Terraform Dev/Prod Cluster Scaffold

TL;DR

Keep Dev and Prod as separate Terraform roots with separate backend state. Put reusable platform logic in modules/cluster, and let each environment pass only its own account, region, naming, sizing, and feature flags into that module.

Directory Layout

Use this scaffold when the cluster is the main platform unit and the same blueprint should create both Dev and Prod without sharing state.

textterraform-tree.txt

terraform/
  modules/
    cluster/
      main.tf          # VPC, cluster, node pools, IAM, add-on dependencies.
      variables.tf     # Stable inputs environments are allowed to change.
      outputs.tf       # Cluster name, endpoint, OIDC issuer, subnet IDs.
      templates/
        control-plane-user-data.sh.tftpl
        worker-user-data.sh.tftpl
        eks-node-user-data.sh.tftpl
  envs/
    dev/
      versions.tf
      providers.tf
      backend.tf       # State key such as clusters/dev/terraform.tfstate.
      main.tf          # Calls ../../modules/cluster.
      terraform.tfvars # Small node counts, cheaper instance classes.
    prod/
      versions.tf
      providers.tf
      backend.tf       # State key such as clusters/prod/terraform.tfstate.
      main.tf
      terraform.tfvars # HA sizing, tighter access, production tags.

Environment Roots

Each environment root is deployable by itself. Do not run Terraform from modules/cluster; run it from envs/dev or envs/prod.

hclenvs/dev/main.tf

module "cluster" {
  source = "../../modules/cluster"

  environment     = "dev"
  name            = "platform-dev"
  region          = "us-east-1"
  cluster_version = "1.30"

  node_groups = {
    general = {
      min_size       = 1
      max_size       = 3
      desired_size   = 1
      instance_types = ["t3.large"]
      capacity_type  = "SPOT"
    }
  }

  tags = {
    CostCenter = "platform-dev"
  }
}

hclenvs/prod/main.tf

module "cluster" {
  source = "../../modules/cluster"

  environment     = "prod"
  name            = "platform-prod"
  region          = "us-east-1"
  cluster_version = "1.30"

  node_groups = {
    general = {
      min_size       = 3
      max_size       = 8
      desired_size   = 3
      instance_types = ["m6i.large"]
      capacity_type  = "ON_DEMAND"
    }
  }

  tags = {
    CostCenter = "platform-prod"
    Criticality = "high"
  }
}

Separate State

The most important isolation boundary is state. Dev and Prod may share the same backend bucket, but they should use different keys, workspaces, credentials, or cloud accounts depending on the client's risk model.

hclenvs/prod/backend.tf

terraform {
  backend "s3" {
    bucket         = "client-terraform-state"
    key            = "clusters/prod/terraform.tfstate"
    region         = "us-east-1"
    dynamodb_table = "terraform-locks"
    encrypt        = true
  }
}

Cluster Module Contract

The module contract should expose environment differences without leaking implementation details. Keep the inputs boring, typed, and reviewable.
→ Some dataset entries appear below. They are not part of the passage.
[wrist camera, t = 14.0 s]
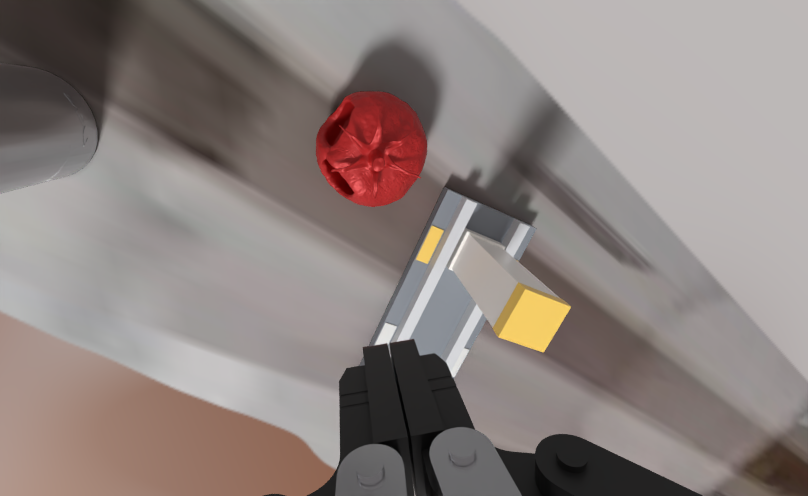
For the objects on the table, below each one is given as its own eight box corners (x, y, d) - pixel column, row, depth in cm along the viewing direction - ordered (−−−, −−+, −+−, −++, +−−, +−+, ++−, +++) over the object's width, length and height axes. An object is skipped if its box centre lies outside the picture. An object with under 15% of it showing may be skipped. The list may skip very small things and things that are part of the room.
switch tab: (481, 277, 44) (545, 355, 31) (444, 263, 43) (494, 337, 30) (500, 242, 43) (574, 306, 30) (463, 227, 42) (523, 286, 28)
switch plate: (437, 394, 51) (443, 411, 48) (356, 372, 48) (357, 388, 45) (530, 224, 45) (543, 232, 42) (444, 186, 42) (451, 192, 39)
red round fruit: (422, 98, 39) (450, 95, 31) (412, 200, 42) (435, 223, 34) (318, 87, 37) (315, 80, 29) (315, 194, 40) (312, 218, 32)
hclmodules/cluster/variables.tf

variable "environment" {
  type        = string
  description = "Environment name, such as dev or prod."
}

variable "name" {
  type        = string
  description = "Cluster and platform resource name prefix."
}

variable "region" {
  type        = string
  description = "Cloud region for this cluster."
}

variable "cluster_version" {
  type        = string
  description = "Kubernetes control plane version."
}

variable "node_groups" {
  description = "Managed node group definitions keyed by workload class."
  type = map(object({
    min_size       = number
    max_size       = number
    desired_size   = number
    instance_types = list(string)
    capacity_type  = string
  }))
}

variable "tags" {
  type        = map(string)
  description = "Additional tags applied to cluster resources."
  default     = {}
}

Node Bootstrap Templates

Use *.tftpl files when Terraform creates compute that must bootstrap itself at first boot. For kubeadm-style clusters, control-plane and worker nodes need different user data. For managed EKS node groups, user data is usually lighter because EKS owns the control plane and the EKS-optimized AMI already knows the bootstrap flow.

hclmodules/cluster/main.tf

locals {
  control_plane_user_data = templatefile("${path.module}/templates/control-plane-user-data.sh.tftpl", {
    project_name = var.name
    node_index   = 0
  })

  worker_user_data = templatefile("${path.module}/templates/worker-user-data.sh.tftpl", {
    project_name = var.name
    node_index   = 0
  })
}

kubeadm Control Plane User Data

This template prepares a self-managed control-plane host: disables swap, loads Kubernetes networking modules, installs containerd and kubeadm tooling, and writes a next-steps helper for kubeadm init. The kube-vip manifest supports an HA control-plane endpoint when multiple control-plane nodes are used.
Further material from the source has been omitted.